In the introduction to the book, Moses writes:
Taking the normative perspective of civilian immunity from military attack that international law and norms ostensibly prioritize, this book argues that their implicit hierarchy, atop which sits genocide as “the crime of crimes,” blinds us to other types of humanly caused civilian death, like bombing cities and the “collateral damage” of missile and drone strikes, blockades, and sanctions.
Moses notes that the majority of post-World War II conflicts have been internal to states, and that civilians are now the majority of victims of armed conflict.
Yet, he adds, international law since World War II takes genocide as the threshold of mass violence to be proscribed and prosecuted.
“As a consequence, journalists feel compelled to make genocidal allusions to gain humanitarian attention for sufferings of civilians in the bombings of besieged cities in the Middle East. They do so because a narrow definition of genocide downgrades, if not screens out, more common and equally destructive human losses,” he says.

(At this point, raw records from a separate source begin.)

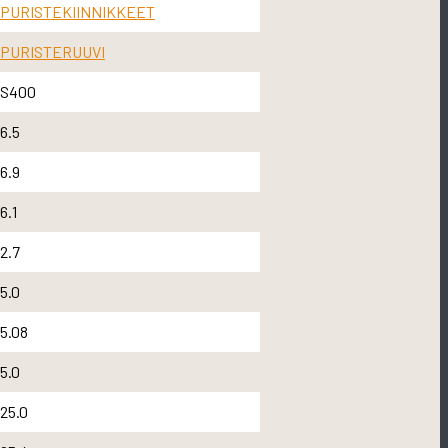
PURISTEKIINNIKKEET
PURISTERUUVI
S400
6.5
6.9
6.1
2.7
5.0
5.08
5.0
25.0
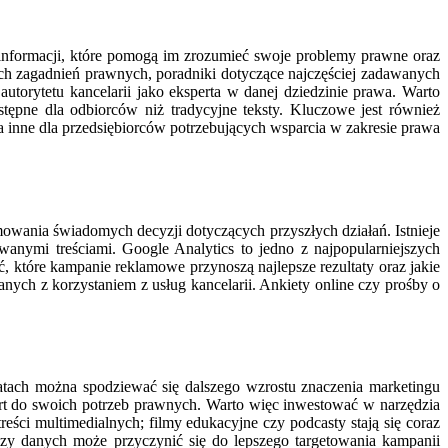
 informacji, które pomogą im zrozumieć swoje problemy prawne oraz
ch zagadnień prawnych, poradniki dotyczące najczęściej zadawanych
utorytetu kancelarii jako eksperta w danej dziedzinie prawa. Warto
stępne dla odbiorców niż tradycyjne teksty. Kluczowe jest również
 inne dla przedsiębiorców potrzebujących wsparcia w zakresie prawa
mowania świadomych decyzji dotyczących przyszłych działań. Istnieje
wanymi treściami. Google Analytics to jedno z najpopularniejszych
 które kampanie reklamowe przynoszą najlepsze rezultaty oraz jakie
anych z korzystaniem z usług kancelarii. Ankiety online czy prośby o
atach można spodziewać się dalszego wzrostu znaczenia marketingu
fert do swoich potrzeb prawnych. Warto więc inwestować w narzędzia
ści multimedialnych; filmy edukacyjne czy podcasty stają się coraz
lizy danych może przyczynić się do lepszego targetowania kampanii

Whether it is civil war, insurgency, political violence, they are “lesser cousins” of genocide. Here is Moses again:
Genocide captures public attention in a way that war crimes or crimes against humanity do not. Clearly, the deliberate destruction of a people is a terrible crime; but why is worse than the foreseeable destruction of many people?
Perhaps, this focus on genocide as “the crime of crimes” is due in part to the early life of Lemkin.

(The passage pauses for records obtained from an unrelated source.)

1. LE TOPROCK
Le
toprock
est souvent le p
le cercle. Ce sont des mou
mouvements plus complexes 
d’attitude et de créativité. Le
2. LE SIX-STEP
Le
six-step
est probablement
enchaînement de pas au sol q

He developed an early interest in atrocities from history, whether it was Roman emperor Nero throwing Christians to the lions, the Punic Wars ending in Carthage’s sacking, the invasions of Genghis Khan’s Mongol hordes or the Saint Bartholomew Day’s Massacre of French Protestant Huguenots.
In his early years, the Armenian Genocide happened under the directions of high-ranking Ottoman officials. It left a deep impression on the young Lemkin.
Finally, the Holocaust which caused the deaths of his parents and entire clan, spurred Lemkin on his lifelong mission of giving a name to attempts of wiping out entire ethnic, racial or national groups.
But as Moses has noted and as is apparent, Lemkin’s definition does not do justice to victims who are not covered by his genocide definition.
“Given these problems, I suggest in this book that the genocide concept should be replaced with the more general crime of “permanent security”. To that end, we need to understand how our categories and imaginations of mass criminality produced this moral hierarchy, the lamentable hair-splitting in discussions about civilian destruction, and the occlusion or permanent security: these problems of genocide,” he writes.